Pick the largest coding model that fits comfortably in your GPU's VRAM — bigger reasons better, but must fit alongside its context window. These are Ollama tags.

By VRAM

GPU VRAMRecommended modelNotes
8 GBqwen2.5-coder:7bGreat default — fast, capable. Also llama3.1:8b for general work.
12–16 GBqwen2.5-coder:14bStronger reasoning. deepseek-coder-v2:16b (MoE) is a strong alternative.
24 GB+qwen2.5-coder:32bBest local quality.

Rule of thumb: a quantised model needs roughly its parameter count in GB (a 14B ≈ 9–10 GB) plus headroom for context.
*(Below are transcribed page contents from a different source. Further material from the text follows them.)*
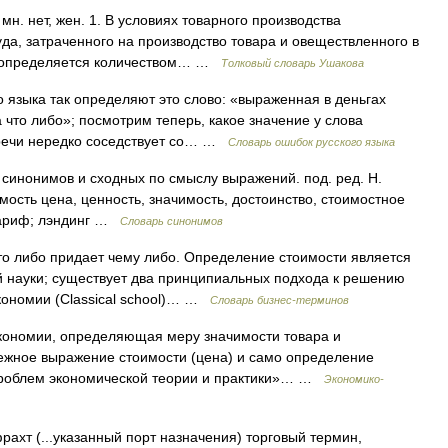
. нет, жен. 1. В условиях товарного производства
да, затраченного на производство товара и овеществленного в
ти определяется количеством… …
Толковый словарь Ушакова
 языка так определяют это слово: «выраженная в деньгах
а что либо»; посмотрим теперь, какое значение у слова
 речи нередко соседствует со… …
Словарь ошибок русского языка
 синонимов и сходных по смыслу выражений. под. ред. Н.
имость цена, ценность, значимость, достоинство, стоимостное
 тариф; лэндинг …
Словарь синонимов
кто либо придает чему либо. Определение стоимости является
й науки; существует два принципиальных подхода к решению
кономии (Classical school)… …
Словарь бизнес-терминов
экономии, определяющая меру значимости товара и
ежное выражение стоимости (цена) и само определение
 проблем экономической теории и практики»… …
Экономико-
ахт (...указанный порт назначения) торговый термин,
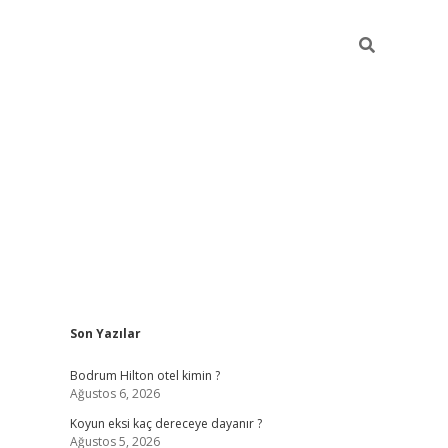
Sidebar
Son Yazılar
ilbet
betci
piabellacasino sitesi
https://www.betexper
Bodrum Hilton otel kimin ?
Ağustos 6, 2026
Koyun eksi kaç dereceye dayanır ?
Ağustos 5, 2026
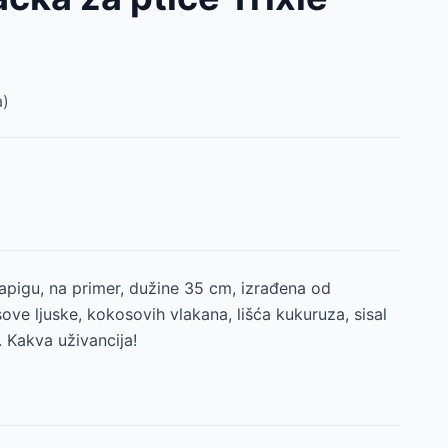
)
papigu, na primer, dužine 35 cm, izrađena od
sove ljuske, kokosovih vlakana, lišća kukuruza, sisal
 Kakva uživancija!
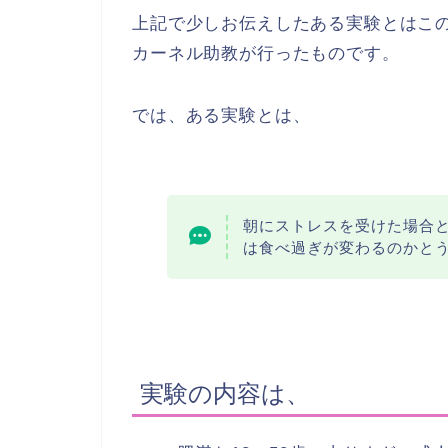
上記で少しお伝えしたある実験とはこ
カーネル助教が行ったものです。
では、ある実験とは、
朝にストレスを受けた場合
は食べ過ぎが変わるのかと
実験の内容は、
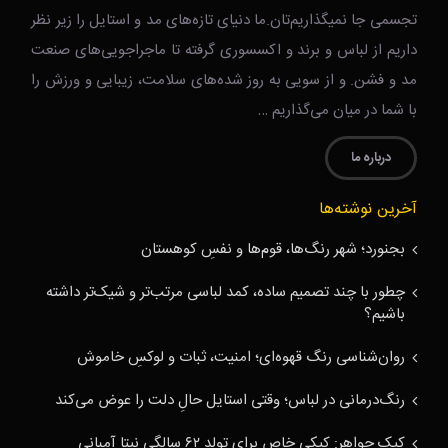
تجسمی جا نمیگذاریم‌تان.ما دنیای تازه‌های مد و استایل را زیر نظر
داریم از لباس و برند و اکسسوری گرفته تا ماجراجویی‌های صنعت
مد و فشن. و از سویی به روز شده‌های سلامت، زیبایی و ورزش را
با شما در میان می‌گذاریم …
درباره ما
آخرین نوشته‌ها
بجنورد؛ شهر رنگ‌ها، قوم‌ها و نفسِ کوهستان
چطور با چند تصمیم ساده، کمد لباسی مرتب‌تر و شیک‌تر داشته
باشیم؟
روان‌شناسی رنگ قهوه‌ای؛ امنیت، ثبات و لوکسِ خاموش
رنگ‌درمانی در لباس؛ وقتی استایل حالِ دلت را عوض می‌کند
کیک جواهر: کیکی خاص برای تولد ۶۲ سالگی نیتا آمبانی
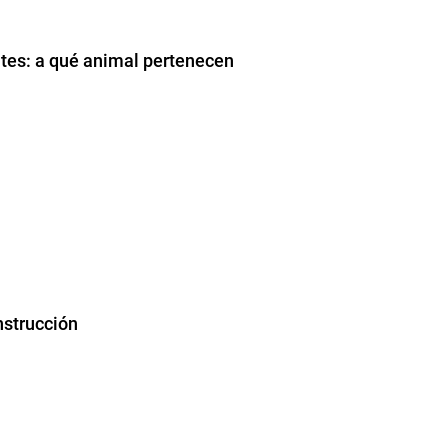
ntes: a qué animal pertenecen
nstrucción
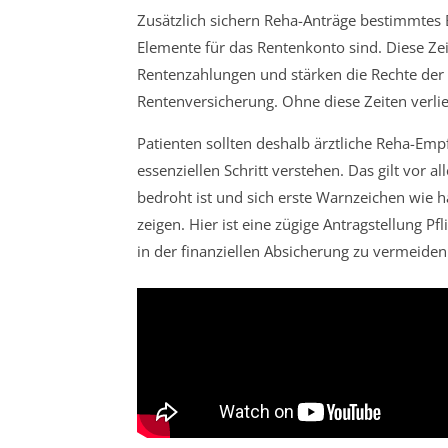
Zusätzlich sichern Reha-Anträge bestimmtes 
Elemente für das Rentenkonto sind. Diese Zeit
Rentenzahlungen und stärken die Rechte der 
Rentenversicherung. Ohne diese Zeiten verlie
Patienten sollten deshalb ärztliche Reha-Em
essenziellen Schritt verstehen. Das gilt vor al
bedroht ist und sich erste Warnzeichen wie 
zeigen. Hier ist eine zügige Antragstellung P
in der finanziellen Absicherung zu vermeiden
Leave a couple of GB free.

Frontier models (optional)

You can also point an agent at a hosted frontier model (e.g. Claude) for the hard parts. That uses an API and needs the key stored as a project secret in Keikaku — never baked into the agent. (Local models keep everything on your hardware; a frontier model sends prompts to that provider.)

How the model gets pulled

Whatever model you set as MODEL, the agent ensures it's present on first use — if Ollama doesn't have it yet, it's pulled automatically (the first task waits for the download). You can also pull ahead of time:

ollama pull qwen2.5-coder:14b

No GPU? CPU fallback

Ollama runs on CPU if there's no GPU — fine for trying Keikaku out, but expect it to be much slower (small models like qwen2.5-coder:7b only). For real throughput, use a GPU.

Not sure what to pick? The benchmark measures real models against your GPU and recommends one — plus a setup code that prefills the create-agent wizard. Otherwise, start one size down from your VRAM ceiling and move up if there's room.